As far as more specific design stuff, I was drawn to Lizzy’s comments about how the house isn’t built of wood but of metal and plastic. I see cold surfaces, neglected cupboards, and the constant companion of a blue light gleaming off a television screen. I see the house in a similar way that I view the father – the deterioration of something once loved (self-loved) and well-kempt. Left to rot in an almost deliberate, obstinate manner. The color palette of de-saturated or drained really work with this idea, as well as that grainy, grating texture.

I want the audience to feel oppressed, but not to the point of exhaustion.
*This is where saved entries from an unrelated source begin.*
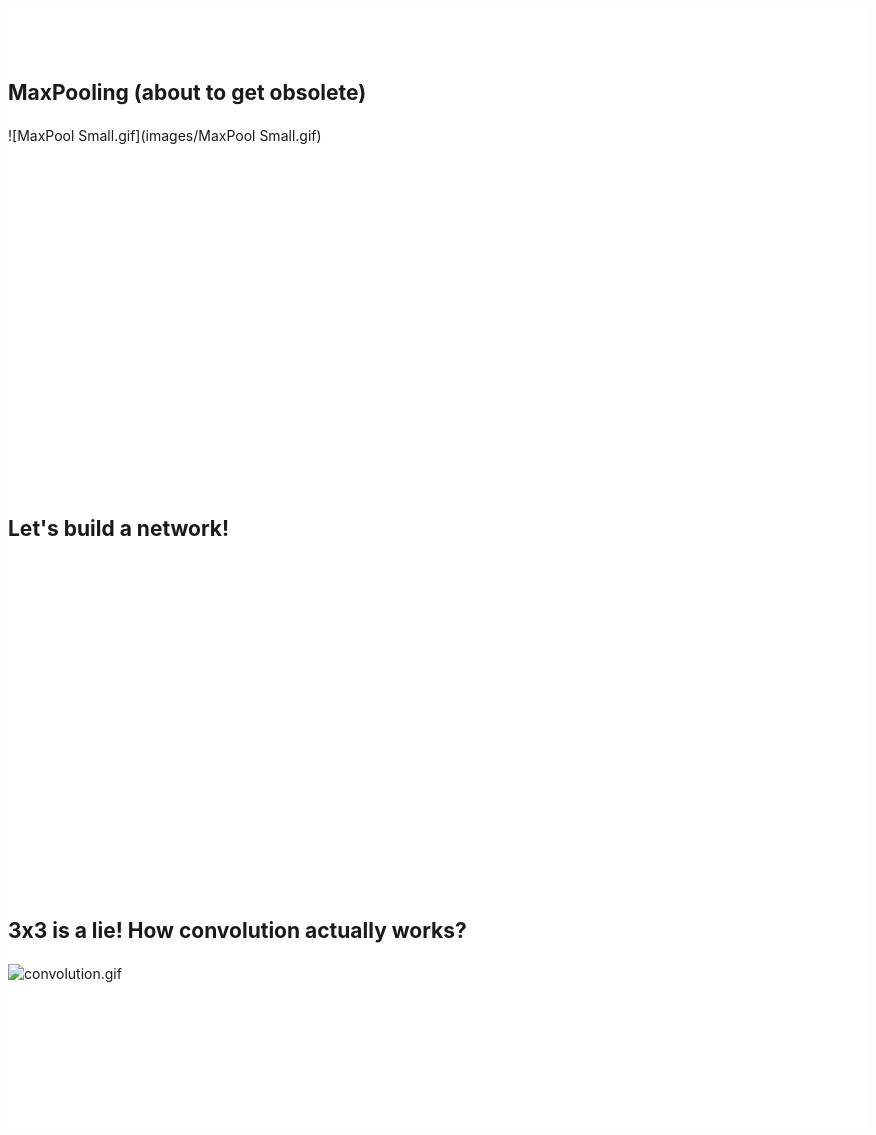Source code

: <br>
<br>

## MaxPooling (about to get obsolete)

![MaxPool Small.gif](images/MaxPool Small.gif)


<br>
<br>
<br>
<br>
<br>
<br>
<br>
<br>

<br>
<br>
<br>
<br>
<br>
<br>
<br>
<br>

## Let's build a network!
<br>
<br>
<br>
<br>
<br>
<br>
<br>
<br>

<br>
<br>
<br>
<br>
<br>
<br>
<br>
<br>



## 3x3 is a lie! How convolution actually works? 

![convolution.gif](images/convolution.gif)
<br>
<br>
<br>
<br>
<br>
<br>
<br>
<br>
I think it will be extremely important for the design AND the acting to allow for this, giving moments and details (maybe a picture in a frame that is perpetually clean and vibrant despite the surroundings) that reveal a family that is pushing itself through hard times, even with no end to hardship in sight. 

I'll see you in my dreams

this song is just so damn heartbreaking to me. hopeful but realistic. happy but tragic. i imagine Father and Mother dancing to it around their kitchen, it a moment when Father is the way he used to be.